* [Exercise]: All records below are to be set down precisely as written, excluding pictures.

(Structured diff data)
::::

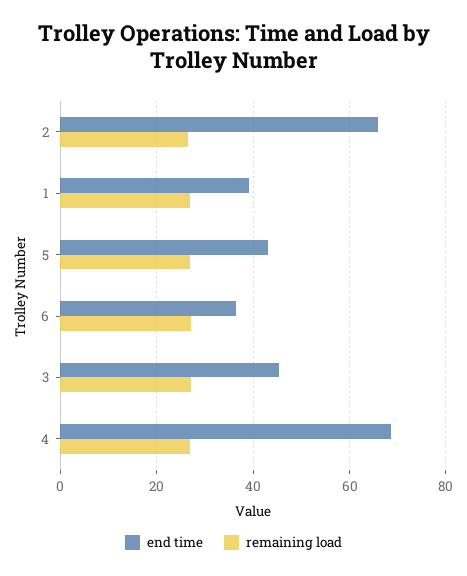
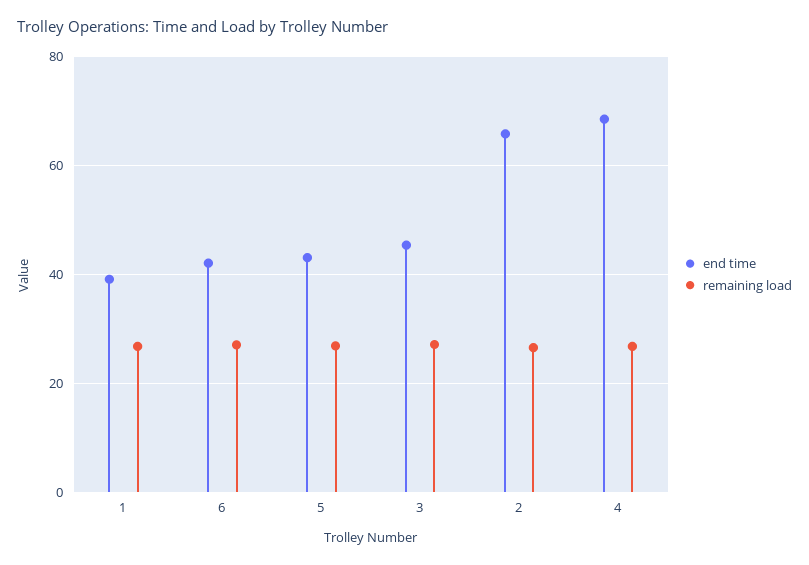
  {
    "end time": {
      "2": 66,
      "1": 40,
      "5": 44,
-     "6": 36,
+     "6": 42,
      "3": 46,
      "4": 68
    },
    "remaining load": {
      "2": 26,
      "1": 26,
      "5": 26,
      "6": 28,
      "3": 28,
      "4": 26
    }
  }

::::

* [Exercise answer]:
  {
    "end time": {
      "2": 66,
      "1": 40,
      "5": 44,
-     "6": 36,
+     "6": 42,
      "3": 46,
      "4": 68
    },
    "remaining load": {
      "2": 26,
      "1": 26,
      "5": 26,
      "6": 28,
      "3": 28,
      "4": 26
    }
  }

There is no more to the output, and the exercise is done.